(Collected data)
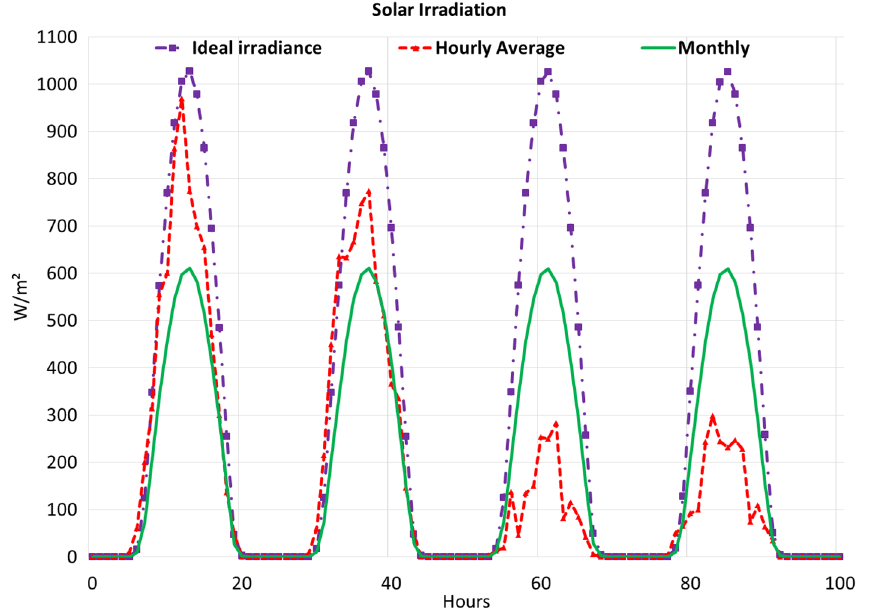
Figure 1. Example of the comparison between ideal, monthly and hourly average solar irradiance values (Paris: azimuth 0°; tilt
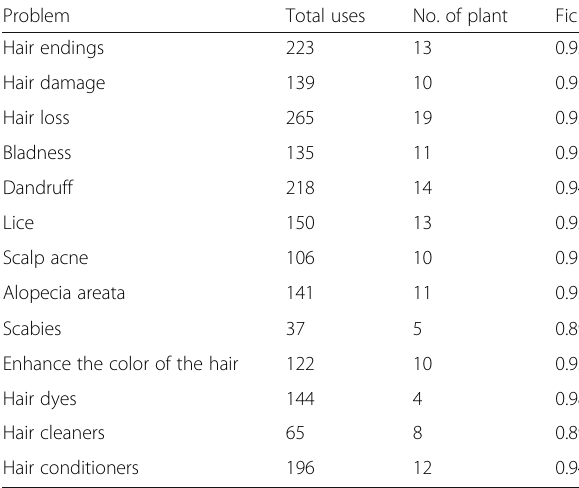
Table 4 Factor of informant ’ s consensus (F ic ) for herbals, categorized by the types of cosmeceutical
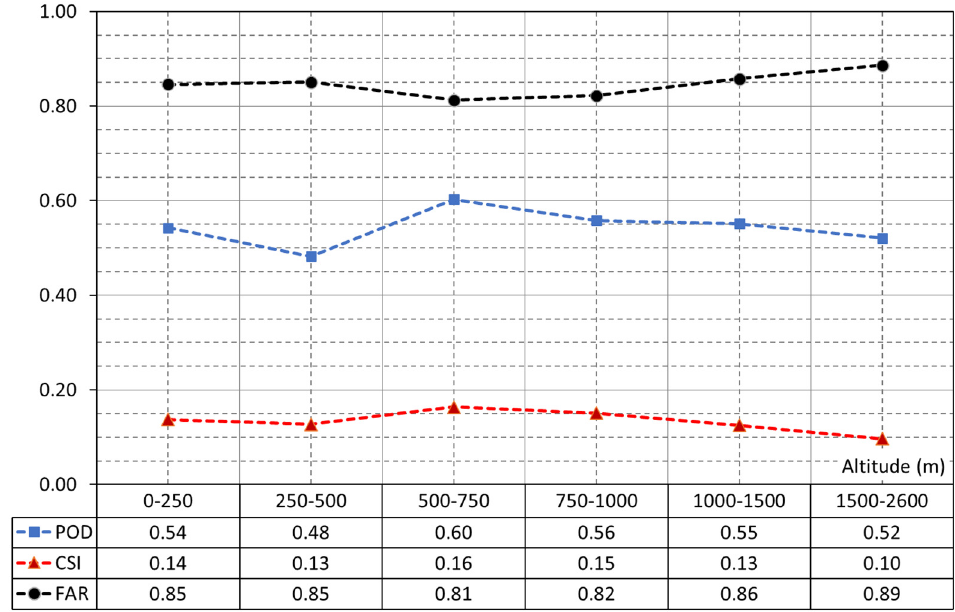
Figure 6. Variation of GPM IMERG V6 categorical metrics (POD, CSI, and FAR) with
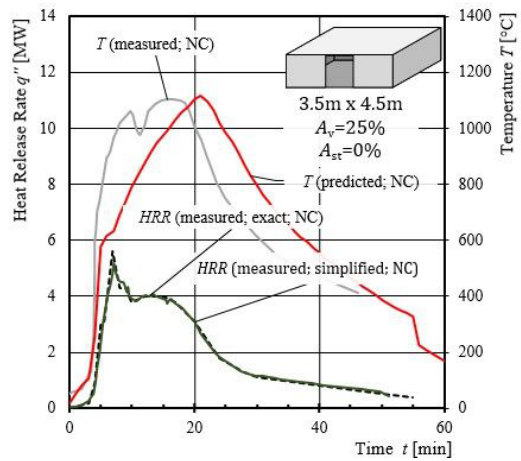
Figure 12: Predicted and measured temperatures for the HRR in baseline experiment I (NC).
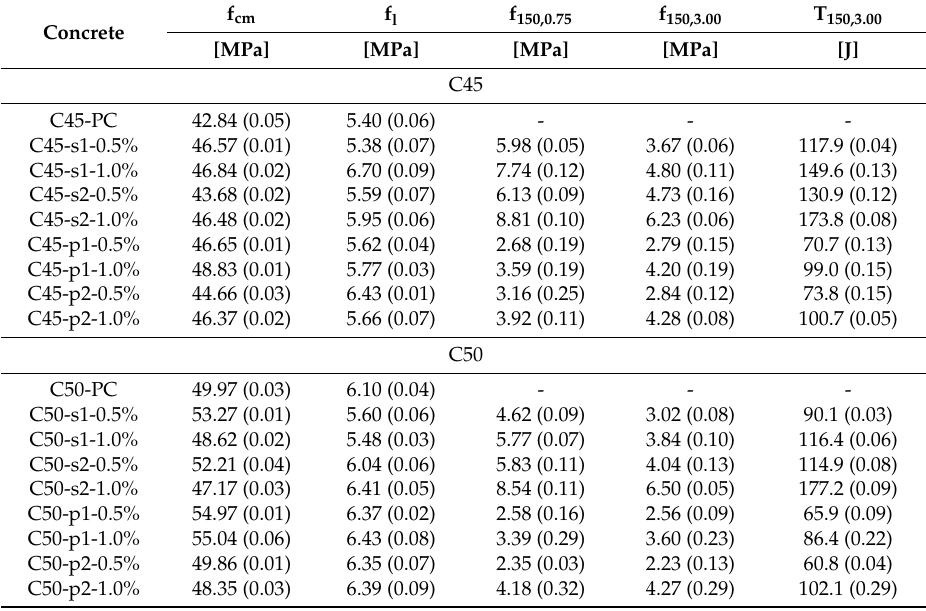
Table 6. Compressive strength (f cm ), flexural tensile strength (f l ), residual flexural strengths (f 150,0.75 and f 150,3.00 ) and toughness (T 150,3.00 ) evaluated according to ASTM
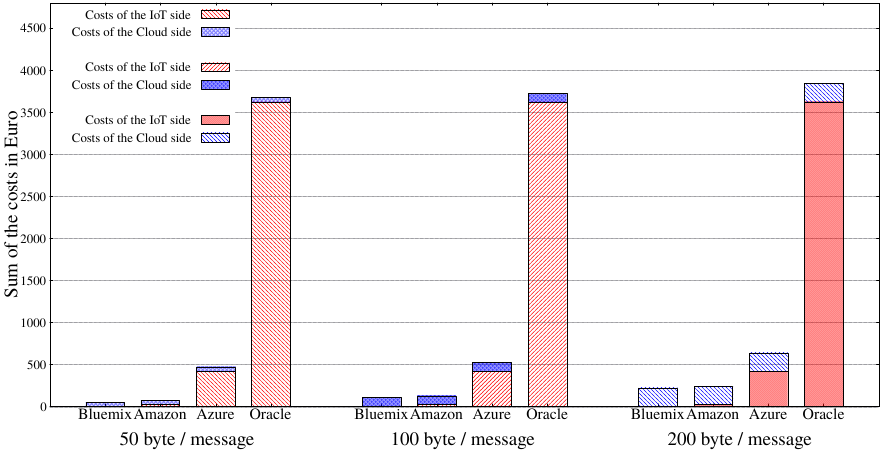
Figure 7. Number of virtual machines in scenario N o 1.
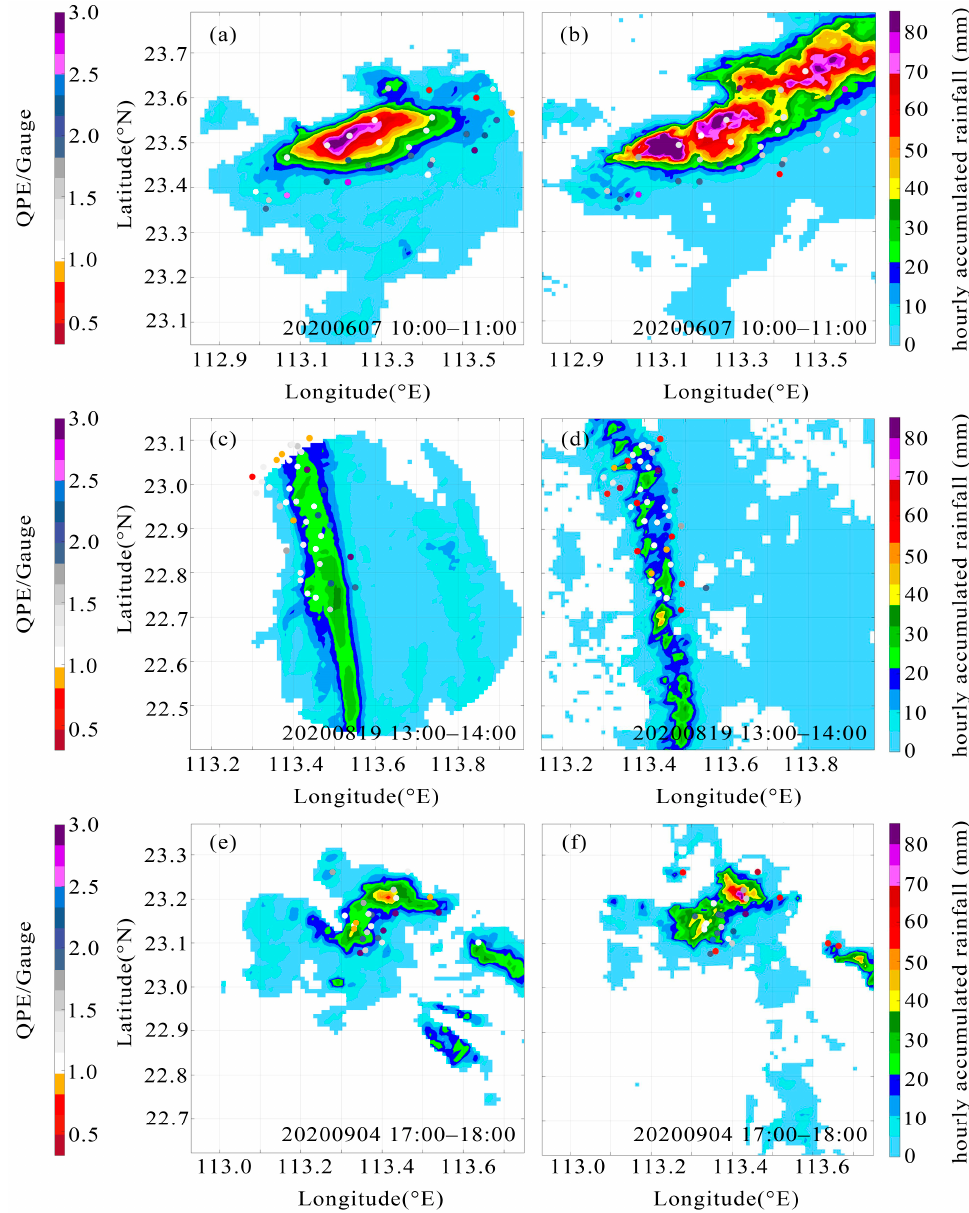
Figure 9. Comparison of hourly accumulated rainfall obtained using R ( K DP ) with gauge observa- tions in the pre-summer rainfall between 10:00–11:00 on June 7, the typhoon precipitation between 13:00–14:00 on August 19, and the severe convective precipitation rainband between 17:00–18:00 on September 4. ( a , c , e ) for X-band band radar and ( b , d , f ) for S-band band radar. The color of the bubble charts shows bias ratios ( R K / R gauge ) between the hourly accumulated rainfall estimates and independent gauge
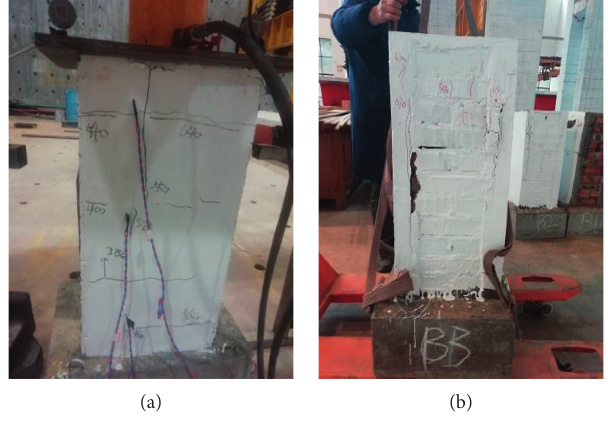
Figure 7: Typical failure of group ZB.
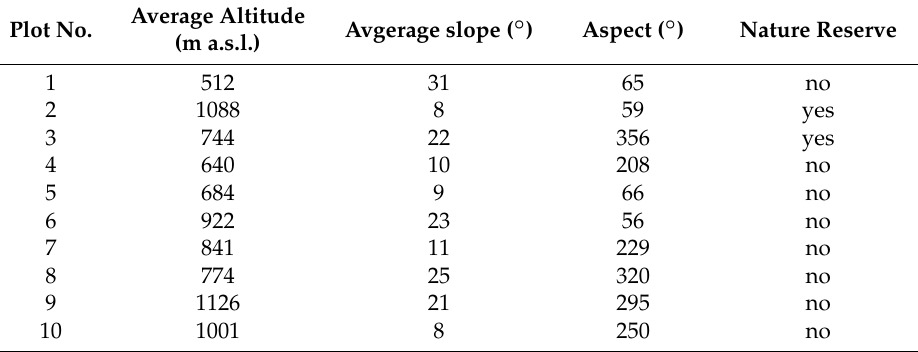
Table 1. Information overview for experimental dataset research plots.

GOAL OF THE EXERCISE: In the data above, the stretch from the line with "Figure 6. Variation" through the line with "Figure 7. Number" is to be returned exactly, minus any pictures.

WRITTEN SOLUTION:
Figure 6. Variation of GPM IMERG V6 categorical metrics (POD, CSI, and FAR) with
Figure 12: Predicted and measured temperatures for the HRR in baseline experiment I (NC).
Table 6. Compressive strength (f cm ), flexural tensile strength (f l ), residual flexural strengths (f 150,0.75 and f 150,3.00 ) and toughness (T 150,3.00 ) evaluated according to ASTM
Figure 7. Number of virtual machines in scenario N o 1.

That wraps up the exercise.